The weekly spreads for US domestic copper scrap grades widened on Tuesday, while prices surged in tandem with a much stronger Comex market.
The Comex market has jumped by over 16¢/lb since last week and closed at $3.468/lb on Tuesday, its highest since March 2013, up from $3.30/lb on Nov 24.
The spread for US bare bright copper scrap (barley) was wider by 1.4¢/lb at 17.7¢/lb, under the December Comex contract on Tuesday, while the weekly Davis Index for bare bright increased to $3.28/lb delivered US consumer. The spread for bare bright wire widened the least of the US grades, as it is the most likely of the grades to compete within the current uncertainty in the export market due to the Nov 1 reclassification of scrap into China.
The spread for #1 copper (berry/candy) was wider at 28.5¢/lb, worse by 2.2¢/lb under the December Comex contract, with the weekly index for the grade rising to $3.183/lb. The spread for #2 Light copper was wider by 2.5¢/lb at 44¢/lb, under the December Comex contract. The index for #2 Light landed at 3.02/lb.

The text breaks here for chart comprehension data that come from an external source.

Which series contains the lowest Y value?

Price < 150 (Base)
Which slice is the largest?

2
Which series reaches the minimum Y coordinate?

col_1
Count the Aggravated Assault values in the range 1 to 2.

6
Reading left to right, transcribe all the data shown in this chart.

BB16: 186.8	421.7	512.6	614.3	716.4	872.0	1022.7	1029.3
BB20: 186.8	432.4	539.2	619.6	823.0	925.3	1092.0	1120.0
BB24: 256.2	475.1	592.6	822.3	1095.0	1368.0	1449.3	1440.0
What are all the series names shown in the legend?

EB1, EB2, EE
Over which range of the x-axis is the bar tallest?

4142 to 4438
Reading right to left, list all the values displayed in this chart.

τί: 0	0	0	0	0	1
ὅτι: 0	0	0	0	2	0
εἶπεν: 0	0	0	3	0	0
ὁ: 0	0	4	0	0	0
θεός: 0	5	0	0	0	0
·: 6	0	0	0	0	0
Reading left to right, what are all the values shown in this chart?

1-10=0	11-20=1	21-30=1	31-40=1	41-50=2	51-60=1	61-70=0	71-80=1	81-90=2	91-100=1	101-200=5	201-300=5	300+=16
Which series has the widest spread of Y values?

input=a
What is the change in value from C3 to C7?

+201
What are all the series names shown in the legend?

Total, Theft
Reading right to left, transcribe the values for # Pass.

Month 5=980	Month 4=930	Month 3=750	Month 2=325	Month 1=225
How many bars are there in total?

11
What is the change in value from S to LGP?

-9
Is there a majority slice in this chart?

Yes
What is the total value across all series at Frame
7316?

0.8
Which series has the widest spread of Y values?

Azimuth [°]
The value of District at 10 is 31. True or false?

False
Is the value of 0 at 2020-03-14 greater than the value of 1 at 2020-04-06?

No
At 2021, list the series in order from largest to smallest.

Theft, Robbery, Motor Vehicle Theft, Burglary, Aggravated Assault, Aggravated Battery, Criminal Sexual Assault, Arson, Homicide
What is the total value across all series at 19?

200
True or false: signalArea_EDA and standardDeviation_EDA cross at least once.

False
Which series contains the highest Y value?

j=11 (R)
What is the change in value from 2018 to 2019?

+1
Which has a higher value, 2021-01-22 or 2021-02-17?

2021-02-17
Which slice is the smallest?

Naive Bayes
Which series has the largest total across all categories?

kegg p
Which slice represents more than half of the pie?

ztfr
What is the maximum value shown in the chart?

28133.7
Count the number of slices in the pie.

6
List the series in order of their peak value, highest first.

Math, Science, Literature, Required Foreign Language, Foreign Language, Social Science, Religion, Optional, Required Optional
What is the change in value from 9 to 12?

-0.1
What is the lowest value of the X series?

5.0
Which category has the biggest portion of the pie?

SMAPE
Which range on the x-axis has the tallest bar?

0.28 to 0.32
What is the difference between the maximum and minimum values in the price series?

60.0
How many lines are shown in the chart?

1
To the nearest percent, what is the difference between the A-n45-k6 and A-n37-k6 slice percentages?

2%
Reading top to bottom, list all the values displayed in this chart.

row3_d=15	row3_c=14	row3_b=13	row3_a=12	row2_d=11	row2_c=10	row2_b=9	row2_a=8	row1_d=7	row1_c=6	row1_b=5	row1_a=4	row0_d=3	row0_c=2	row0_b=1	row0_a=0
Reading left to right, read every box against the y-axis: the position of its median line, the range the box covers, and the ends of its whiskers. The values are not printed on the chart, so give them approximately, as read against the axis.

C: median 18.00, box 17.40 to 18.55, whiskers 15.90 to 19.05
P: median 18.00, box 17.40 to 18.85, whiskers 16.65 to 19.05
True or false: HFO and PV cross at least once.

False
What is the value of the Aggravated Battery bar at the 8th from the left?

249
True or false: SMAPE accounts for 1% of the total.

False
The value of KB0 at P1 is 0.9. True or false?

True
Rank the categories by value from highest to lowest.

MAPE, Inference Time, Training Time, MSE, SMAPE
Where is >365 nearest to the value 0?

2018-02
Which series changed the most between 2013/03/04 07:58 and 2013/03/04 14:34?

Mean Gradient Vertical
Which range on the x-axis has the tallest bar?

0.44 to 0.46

The physical US copper scrap market has continued to struggle with excess supply and tepid demand with diverging trends widening the gap between the financial copper markets and actual trading. The former sees gains based on better macroeconomic activity and the chance of infrastructure stimulus from the US and China, while the latter still struggles with a lack of demand for scrap in the near-term with expectations of spreads to widen further over the week.